Ferrule Effect: What Is It?
During your dental appointments, your dentist may use some terms that you don’t understand. Even after they explain it, you may still be a little unclear. Here’s one term you may hear if you have a damaged tooth.
What Is the Ferrule Effect?
This term refers to the need to have several millimeters of sound tooth structure left above the bone (alveolar bone) to decrease the risk of a tooth fracturing after certain procedures that require a crown, such as a root canal. A tooth may require a root canal if it has deep decay, a fracture, or a large restoration close to the pulp. The root canal procedure is meant to help retain your tooth’s function, but it may leave very little natural tooth structure remaining.
An amount of sound tooth structure should be above the alveolar bone and soft tissue, explains research in the Balkan Journal of Dental Medicine. This leaves space for the soft tissue to attach to the tooth and space for the ferrule or crown. In cases where there isn’t much of the tooth remaining, you may need a surgical procedure called crown lengthening.
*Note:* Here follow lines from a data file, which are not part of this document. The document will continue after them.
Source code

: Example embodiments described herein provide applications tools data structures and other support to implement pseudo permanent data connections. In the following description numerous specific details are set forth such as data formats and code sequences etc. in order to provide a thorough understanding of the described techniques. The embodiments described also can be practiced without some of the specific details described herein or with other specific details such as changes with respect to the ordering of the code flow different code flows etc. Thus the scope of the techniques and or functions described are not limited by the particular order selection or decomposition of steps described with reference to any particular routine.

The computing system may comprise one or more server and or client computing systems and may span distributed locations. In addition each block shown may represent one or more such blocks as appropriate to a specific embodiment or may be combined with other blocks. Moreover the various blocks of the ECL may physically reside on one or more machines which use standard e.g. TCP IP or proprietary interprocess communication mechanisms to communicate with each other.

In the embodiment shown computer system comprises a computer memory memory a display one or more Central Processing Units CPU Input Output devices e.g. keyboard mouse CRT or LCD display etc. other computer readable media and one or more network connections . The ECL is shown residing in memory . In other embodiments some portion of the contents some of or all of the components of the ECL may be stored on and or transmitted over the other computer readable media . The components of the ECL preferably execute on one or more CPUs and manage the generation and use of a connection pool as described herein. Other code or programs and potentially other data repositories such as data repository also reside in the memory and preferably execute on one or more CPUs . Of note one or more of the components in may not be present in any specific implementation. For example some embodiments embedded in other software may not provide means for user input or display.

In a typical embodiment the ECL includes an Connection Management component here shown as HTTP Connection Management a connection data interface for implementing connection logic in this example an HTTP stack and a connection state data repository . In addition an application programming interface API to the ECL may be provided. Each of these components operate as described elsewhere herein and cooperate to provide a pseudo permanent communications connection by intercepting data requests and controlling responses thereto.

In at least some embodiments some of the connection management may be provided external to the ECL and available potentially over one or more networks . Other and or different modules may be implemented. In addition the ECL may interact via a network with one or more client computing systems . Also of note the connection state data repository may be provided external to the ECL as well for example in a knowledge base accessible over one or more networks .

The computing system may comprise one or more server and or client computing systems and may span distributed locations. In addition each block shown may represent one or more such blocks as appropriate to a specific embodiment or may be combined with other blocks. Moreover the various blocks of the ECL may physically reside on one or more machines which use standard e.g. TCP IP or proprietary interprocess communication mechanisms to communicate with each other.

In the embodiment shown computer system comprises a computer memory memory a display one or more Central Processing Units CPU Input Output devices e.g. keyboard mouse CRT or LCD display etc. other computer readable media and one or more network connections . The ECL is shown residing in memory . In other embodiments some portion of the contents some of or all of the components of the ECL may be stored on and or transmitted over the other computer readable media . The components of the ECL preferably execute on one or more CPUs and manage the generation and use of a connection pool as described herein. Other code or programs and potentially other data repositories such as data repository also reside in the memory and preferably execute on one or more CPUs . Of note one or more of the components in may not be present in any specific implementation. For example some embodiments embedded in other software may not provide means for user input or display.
During this procedure, the oral surgeon removes tissue and bone to expose enough tooth structure above the bone.
Placing Your Restoration
To allow for the ferrule effect, your dentist will insert a post into the root canal system. A core extends off the post. Your dentist will shape the tooth material appropriately with a bur on a high-speed hand piece, and then the crown can be cemented onto the tooth and post.
Why Ferrule Effect Is Important
Teeth or crowns may flex or move. This movement can lead to fracture. The ferrule effect helps reduce the risk of the tooth fracturing, though it doesn’t guarantee it.
A solid tooth foundation is necessary so that a crown has its finish margin on natural tooth structure. Sometimes, even with surgery, the tooth may not have enough available tooth structure to allow for crown placement. In these cases, the dentist can’t use a crown to restore the tooth’s function and the tooth may need to be extracted. To prevent the possible loss of your teeth, make sure to keep up with a daily oral hygiene routine.